**TASK INSTRUCTIONS**
Write out each record below exactly, without pictures.
== RECORDS TO USE
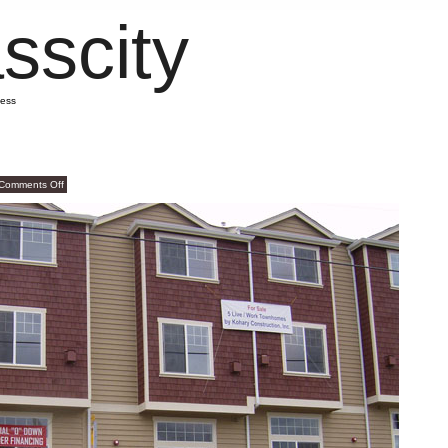
sscity
mess
on
Comments Off
Gawd
Awful!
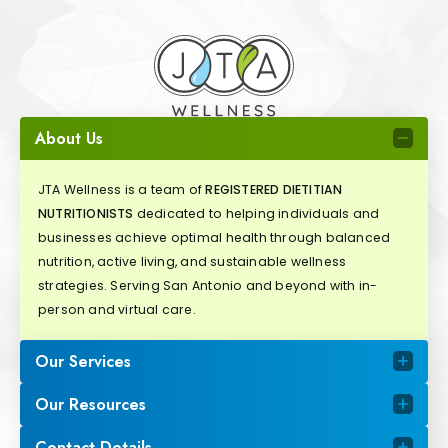
About Us
JTA Wellness is a team of
REGISTERED DIETITIAN
NUTRITIONISTS
dedicated to helping individuals and
businesses achieve optimal health through balanced
nutrition, active living, and sustainable wellness
strategies. Serving San Antonio and beyond with in-
person and virtual care.
Our Services
Our Resources
Contact Details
====
**RESPONSE TO THIS EXERCISE**
sscity
mess
on
Comments Off
Gawd
Awful!
About Us
JTA Wellness is a team of
REGISTERED DIETITIAN
NUTRITIONISTS
dedicated to helping individuals and
businesses achieve optimal health through balanced
nutrition, active living, and sustainable wellness
strategies. Serving San Antonio and beyond with in-
person and virtual care.
Our Services
Our Resources
Contact Details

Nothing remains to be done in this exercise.